Toleransi anak terhadap dosis obat per kgBB lebih tinggi. Secara ringkas, dosis
dan efek samping OAT dapat dilihat pada gambar dibawah ini
.
2.1.9 Panduan Obat TB
Pengobatan TB dibagi menjadi dua fase, yaitu fase intensif (2 bulan
pertama) dan sisanya sebagai fase lanjutan. Prinsip dasar pengobatan TB adalah
minimal tiga macam obat pada fase intensif (2 bulan pertama) dan dilanjutkan
dengan dua macam obat pada fase lanjutan (4 bulan atau lebih). Pemberian
17
paduan obat ini bertujuan untuk mencegah terjadinya resistensi obat dan untuk
membunuh kuman intraselular dan ekstraselular. Pemberian obat jangka panjang,
selain untuk membunuh kuman juga untuk mengurangi kemungkinan terjadinya
relaps. Berbeda dengan orang dewasa, OAT pada anak diberikan setiap hari,
bukan dua atau tiga kali dalam seminggu. Hal ini bertujuan untuk mengurangi
ketidakteraturan menelan obat yang lebih sering terjadi jika obat tidak ditelan
setiap hari. Saat ini paduan obat yang baku untuk sebagian besar kasus TB pada
anak adalah paduan rifampisin, isoniazid, dan pirazinamid. Pada fase intensif
diberikan rifampisin, isoniazid, dan
pirazinamid, sedangkan pada fase lanjutan hanya diberikan rifampisin dan
isoniazid.
Pada keadaan TB berat, baik TB pulmonal maupun ekstrapulmonal seperti
TB milier, meningitis TB, TB sistem skeletal, dan lain-lain, pada fase intensif
diberikan minimal empat macam obat (rifampisin, isoniazid, pirazinamid, dan
etambutol atau streptomisin). Pada fase lanjutan diberikan rifampisin dan
isoniazid selama 10 bulan. Untuk kasus TB tertentu yaitu meningitis TB, TB
milier, efusi pleura TB, perikarditis TB, TB endobronkial, dan peritonitis TB,
diberikan kortikosteroid (prednisone) dengan dosis 1-2 mg/kgBB/hari, dibagi
dalam 3 dosis, maksimal 60 mg dalam 1 hari. Lama pemberian kortikosteroid
adalah 2-4 minggu dengan dosis penuh, dilanjutkan tappering off selama 1-2
minggu
2.1.10 Pencegahan
1. Imunisasi BCG
Imunisasi BCG diberikan pada usia sebelum 2 bulan. Dosis untuk bayi
sebesar 0,05 ml dan untuk anak 0,10 ml, diberikan secara intrakutan di daerah
insersi otot deltoid kanan (penyuntikan lebih mudah dan lemak subkutis lebih
tebal, ulkus tidak menganggu struktur otot dan sebagai tanda Baku). Bila BCG
diberikan pada usia >3 bulan, sebaiknya dilakukan uji tuberkulin terlebih dahulu.
2.Kemoprofilaksis
Terdapat dua macam kemoprofilaksis, yaitu kemoprofilaksis primer dan
18
kemoprofilaksis sekunder. Kemoprofilaksis primer bertujuan untuk mencegah
terjadinya infeksi TB, sedangkan kemoprofilaksis sekunder mencegah
berkembangnya infeksi menjadi sakit TB. Pada kemoprofilaksis primer diberikan
isoniazid dengan dosis 5 - 10 mg/kgBB/hari dengan dosis tunggal.
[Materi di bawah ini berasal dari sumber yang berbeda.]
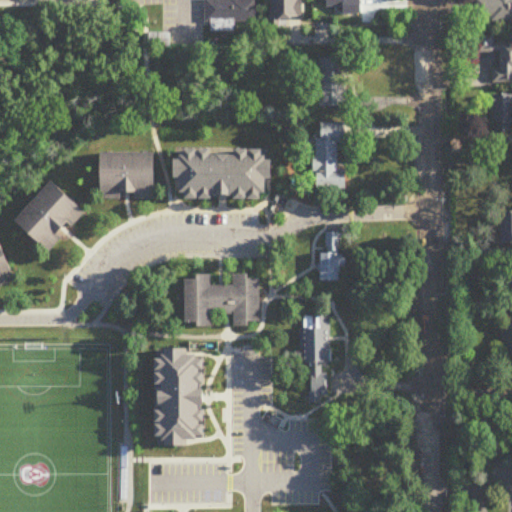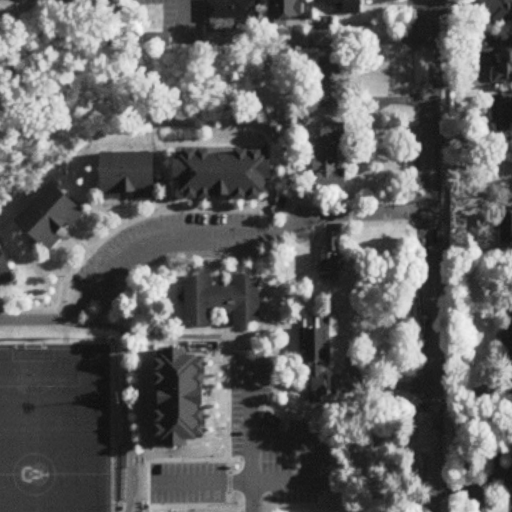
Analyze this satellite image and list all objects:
building: (287, 10)
building: (491, 10)
building: (228, 13)
building: (229, 14)
road: (181, 19)
road: (143, 32)
road: (357, 41)
building: (497, 56)
building: (494, 60)
building: (332, 79)
building: (332, 82)
road: (150, 106)
building: (500, 111)
building: (498, 113)
road: (392, 132)
building: (330, 155)
building: (330, 156)
building: (220, 172)
building: (228, 172)
building: (125, 173)
building: (131, 175)
road: (125, 207)
road: (227, 210)
building: (47, 214)
building: (52, 216)
road: (265, 218)
building: (502, 224)
road: (119, 227)
building: (502, 227)
road: (201, 235)
road: (74, 241)
road: (431, 255)
road: (221, 257)
building: (328, 257)
building: (331, 259)
building: (6, 266)
road: (310, 266)
building: (4, 270)
road: (218, 270)
building: (219, 298)
building: (223, 300)
road: (30, 311)
road: (225, 325)
building: (505, 333)
building: (505, 333)
road: (173, 336)
building: (313, 353)
building: (318, 353)
road: (345, 358)
road: (383, 385)
road: (124, 391)
building: (176, 396)
road: (205, 396)
road: (472, 396)
road: (225, 422)
park: (52, 430)
road: (250, 430)
road: (190, 460)
building: (509, 464)
building: (509, 465)
road: (280, 483)
road: (322, 496)
road: (186, 507)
Kemoprofilaksis ini diberikan pada anak yang kontak dengan TB menular,
terutama dengan BTA sputum positif, tetapi belum terinfeksi (uji tuberkulin
negatif). Obat diberikan selama 6 bulan. Pada akhir bulan ketiga pemberian
profilaksis dilakukan uji tuberkulin ulang. Jika tetap negatif, profilaksis
dilanjutkan hingga 6 bulan. Jika terjadi konversi tuberkulin menjadi positif,
evaluasi status TB pasien. Pada akhir bulan keenam pemberian profilaksis,
dilakukan lagi uji tuberkulin, jika tetap negatif profilaksis dihentikan, jika terjadi
konversi tuberkulin menjadi positif, evaluasi status TB pasien.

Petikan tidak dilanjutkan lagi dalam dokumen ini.